In its scope of interest, Canadian Theatre Review is a forward-looking entity, concerned always with developments in performance in Canada, the writers attentive to trending theatrical events and perspectives that are innovative and cutting-edge. Each issue of Canadian Theatre Review is a report from where we are now. Immediately now. But thinking about the temporal situation of now inevitably entails awareness of how we got to now and speculation about where we go next. The recent Progress: International Festival of Performance and Ideas, presented by Toronto’s SummerWorks in partnership with the Theatre Centre, embodied a similar impulse. In a reflexive interview on the festival’s name, curator Michael Rubenfeld was asked to consider the question, “What is progress?” In his response, Rubenfeld lauded the concept of progress and recognized its power for change but resisted the notion that progress always and necessarily entails growth, offering instead a secondary definition connoting “increasing in scope or severity” (Poon). That same intonation is at work here in this issue on the topic of performance futures. By bringing together a bold cadre of avant-garde voices, we aim to enrich the ecology, stimulating consideration of how change happens, envisioning what kinds of changes we hope for and what kinds of changes we fear.

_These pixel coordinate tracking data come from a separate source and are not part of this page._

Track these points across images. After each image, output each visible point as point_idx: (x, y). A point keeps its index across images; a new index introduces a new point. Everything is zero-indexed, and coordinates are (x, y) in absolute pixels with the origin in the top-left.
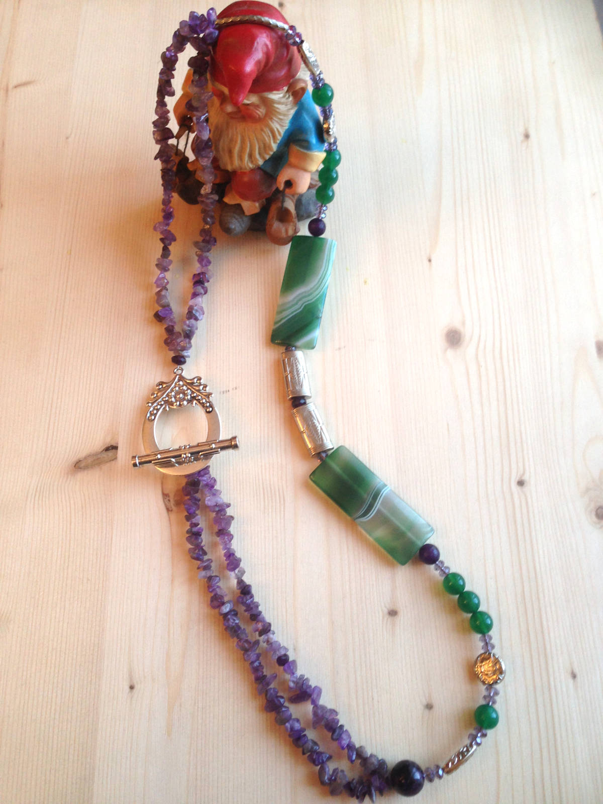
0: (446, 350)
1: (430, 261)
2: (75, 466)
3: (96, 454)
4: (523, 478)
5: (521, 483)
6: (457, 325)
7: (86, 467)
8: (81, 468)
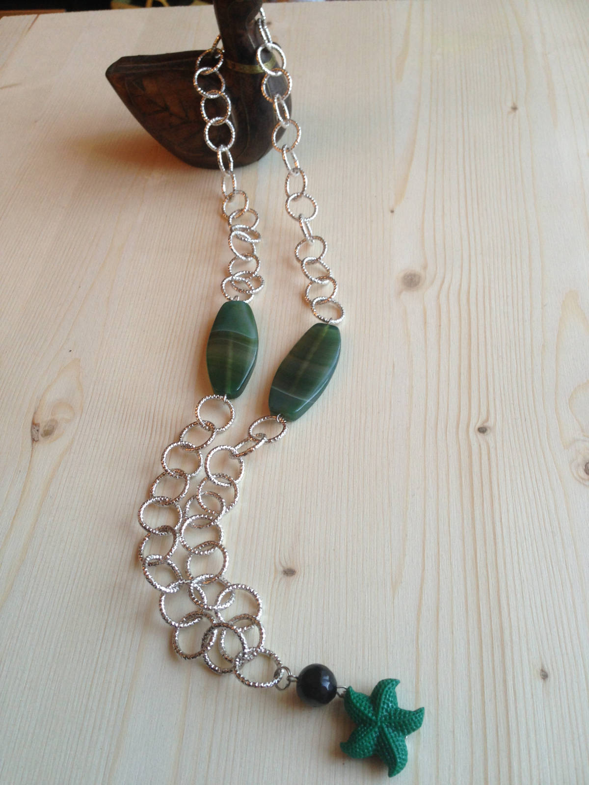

Contributors to this issue were tasked with considering these futures, not at long range but in the middle distance. These futures are not a thousand years away, nor even a hundred years. We asked them to look around the next corner, to peek ahead a mere fifteen years from now to 2030—a future we can reasonably expect to experience. A future with one foot in the present. And as we look to this near future, our current situation with all its challenges and opportunities comes into sharp focus. Writing about nowhere places and not-yet places, Jacques Rancière says that utopia is a space of dynamic ambiguity, negotiating the relationship between the world as it is and the world as it ought to be. On the one hand, it is, as a non-place, radical and category-breaking, “the extreme point of a polemical reconfiguration of the sensible”; on the other, “it is also the configuration of a proper place, a non-polemical distribution of the sensible universe where what one sees, what one says or does are rigorously adapted to one another” (40). It is on this fulcrum that this issue rests, balanced between what is and what ought to be, between accommodation and adaptation to current conditions and radical, iconoclastic rethinking of the foundations of those conditions.

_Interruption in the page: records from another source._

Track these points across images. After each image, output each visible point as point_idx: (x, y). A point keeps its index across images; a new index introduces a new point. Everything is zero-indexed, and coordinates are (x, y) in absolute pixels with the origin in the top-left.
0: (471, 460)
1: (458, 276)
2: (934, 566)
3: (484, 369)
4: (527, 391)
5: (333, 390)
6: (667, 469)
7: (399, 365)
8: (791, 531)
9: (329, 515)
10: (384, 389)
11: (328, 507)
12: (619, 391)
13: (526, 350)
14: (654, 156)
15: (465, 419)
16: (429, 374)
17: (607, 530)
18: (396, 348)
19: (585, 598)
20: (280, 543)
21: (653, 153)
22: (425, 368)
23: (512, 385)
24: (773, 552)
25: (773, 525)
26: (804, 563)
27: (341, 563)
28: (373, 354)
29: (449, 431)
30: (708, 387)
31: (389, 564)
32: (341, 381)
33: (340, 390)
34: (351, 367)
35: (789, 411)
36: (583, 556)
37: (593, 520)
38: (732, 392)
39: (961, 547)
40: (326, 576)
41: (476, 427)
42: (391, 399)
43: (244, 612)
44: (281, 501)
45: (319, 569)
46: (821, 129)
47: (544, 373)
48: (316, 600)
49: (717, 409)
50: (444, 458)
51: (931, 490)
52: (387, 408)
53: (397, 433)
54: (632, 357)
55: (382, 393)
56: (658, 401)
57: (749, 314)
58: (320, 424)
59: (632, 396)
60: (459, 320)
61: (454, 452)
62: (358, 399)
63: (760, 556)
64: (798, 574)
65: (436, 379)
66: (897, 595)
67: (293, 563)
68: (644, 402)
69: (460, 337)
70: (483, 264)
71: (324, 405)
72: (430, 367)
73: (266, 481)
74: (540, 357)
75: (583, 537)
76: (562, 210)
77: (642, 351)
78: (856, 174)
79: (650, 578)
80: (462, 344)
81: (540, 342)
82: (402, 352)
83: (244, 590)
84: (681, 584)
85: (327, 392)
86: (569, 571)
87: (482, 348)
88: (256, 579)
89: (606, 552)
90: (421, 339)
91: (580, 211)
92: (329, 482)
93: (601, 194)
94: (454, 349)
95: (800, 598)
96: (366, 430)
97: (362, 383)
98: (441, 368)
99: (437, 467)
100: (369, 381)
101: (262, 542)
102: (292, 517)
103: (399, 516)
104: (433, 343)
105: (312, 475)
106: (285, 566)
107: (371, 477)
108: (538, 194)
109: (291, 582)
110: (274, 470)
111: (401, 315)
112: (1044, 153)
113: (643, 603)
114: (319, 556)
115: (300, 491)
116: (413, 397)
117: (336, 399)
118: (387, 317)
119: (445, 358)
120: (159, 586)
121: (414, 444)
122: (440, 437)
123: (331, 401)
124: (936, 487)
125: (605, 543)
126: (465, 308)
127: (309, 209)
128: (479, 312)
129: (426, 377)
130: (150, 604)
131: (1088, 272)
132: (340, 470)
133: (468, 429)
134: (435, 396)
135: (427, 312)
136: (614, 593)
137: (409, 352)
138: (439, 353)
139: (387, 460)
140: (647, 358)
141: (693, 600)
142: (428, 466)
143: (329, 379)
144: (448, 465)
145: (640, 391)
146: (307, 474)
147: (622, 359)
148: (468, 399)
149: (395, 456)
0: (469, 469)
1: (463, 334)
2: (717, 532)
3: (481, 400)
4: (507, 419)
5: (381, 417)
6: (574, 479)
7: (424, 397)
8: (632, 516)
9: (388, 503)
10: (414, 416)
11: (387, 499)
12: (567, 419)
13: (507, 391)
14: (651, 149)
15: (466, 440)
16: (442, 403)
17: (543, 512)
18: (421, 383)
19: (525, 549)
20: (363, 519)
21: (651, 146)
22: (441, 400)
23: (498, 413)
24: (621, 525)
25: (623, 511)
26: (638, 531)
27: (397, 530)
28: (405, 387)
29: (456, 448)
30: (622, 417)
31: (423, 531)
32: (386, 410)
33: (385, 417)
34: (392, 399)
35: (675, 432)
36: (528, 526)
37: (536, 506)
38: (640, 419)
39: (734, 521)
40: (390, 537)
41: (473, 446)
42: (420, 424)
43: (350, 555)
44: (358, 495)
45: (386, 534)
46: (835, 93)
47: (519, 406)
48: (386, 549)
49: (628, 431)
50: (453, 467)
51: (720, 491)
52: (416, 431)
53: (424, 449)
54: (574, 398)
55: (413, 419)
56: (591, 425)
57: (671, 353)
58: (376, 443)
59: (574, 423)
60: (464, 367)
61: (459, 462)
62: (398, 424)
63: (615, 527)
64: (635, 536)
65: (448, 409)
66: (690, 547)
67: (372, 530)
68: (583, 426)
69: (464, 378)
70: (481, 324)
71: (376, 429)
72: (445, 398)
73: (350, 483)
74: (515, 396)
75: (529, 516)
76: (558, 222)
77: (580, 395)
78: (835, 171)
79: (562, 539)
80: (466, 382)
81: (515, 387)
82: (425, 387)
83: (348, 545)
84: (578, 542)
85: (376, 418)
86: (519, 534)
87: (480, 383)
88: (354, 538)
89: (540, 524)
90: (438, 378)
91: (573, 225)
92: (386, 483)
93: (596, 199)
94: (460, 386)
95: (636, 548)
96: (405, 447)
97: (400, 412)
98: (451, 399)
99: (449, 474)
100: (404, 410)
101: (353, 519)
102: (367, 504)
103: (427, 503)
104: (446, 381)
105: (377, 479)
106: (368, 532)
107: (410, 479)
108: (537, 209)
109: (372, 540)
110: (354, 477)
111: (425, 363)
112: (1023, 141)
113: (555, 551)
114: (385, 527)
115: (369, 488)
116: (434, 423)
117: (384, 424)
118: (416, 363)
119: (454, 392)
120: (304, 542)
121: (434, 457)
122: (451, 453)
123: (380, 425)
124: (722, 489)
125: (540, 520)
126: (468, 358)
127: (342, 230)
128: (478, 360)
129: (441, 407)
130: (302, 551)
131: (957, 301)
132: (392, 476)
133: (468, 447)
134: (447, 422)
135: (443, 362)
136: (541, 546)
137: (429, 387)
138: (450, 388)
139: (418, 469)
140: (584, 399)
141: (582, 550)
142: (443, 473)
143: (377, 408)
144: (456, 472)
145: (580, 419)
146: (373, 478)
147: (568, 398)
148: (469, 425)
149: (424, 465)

Mel Gordon in “A History of the Future (to 1984)” gives a short précis of several dozen historical utopian plans for theatre and performance, supplemented with illustrations of these futuristic theatre structures and systems. “Almost by definition, these immodest suggestions, projects and predictions had to have an impracticable, socially undesirable, or technologically unfeasible aspect” (13). Failure is the common denominator of these utopian visions; otherwise, as Gordon points out, they would actually exist. Included in this gallery of failure are such eminent figures as Plato, Francis Bacon, Richard Wagner, Adolphe Appia, Edward Gordon Craig, and, of course, the Italian Futurists, among many others. In the same journal issue, Tony Kushner offers his flip-pant listing of what the future might hold, asserting, “Oh why bother to talk about the theatre of Utopia, or anything having to do with Utopia, when all you have to do is read the paper in the morning and every hope you ever had will be dashed?” (9). This is the crux of thinking about the future. Consideration of the future hinges on drawing attention to present dilemmas. And even with this burden, we believe that taking time to engage the imagination with these airy fantasies is important regardless of the actual answers proposed. True, looking to the future is inevitably an exercise in failure and disappointment, but, nevertheless, we will look and we will hope.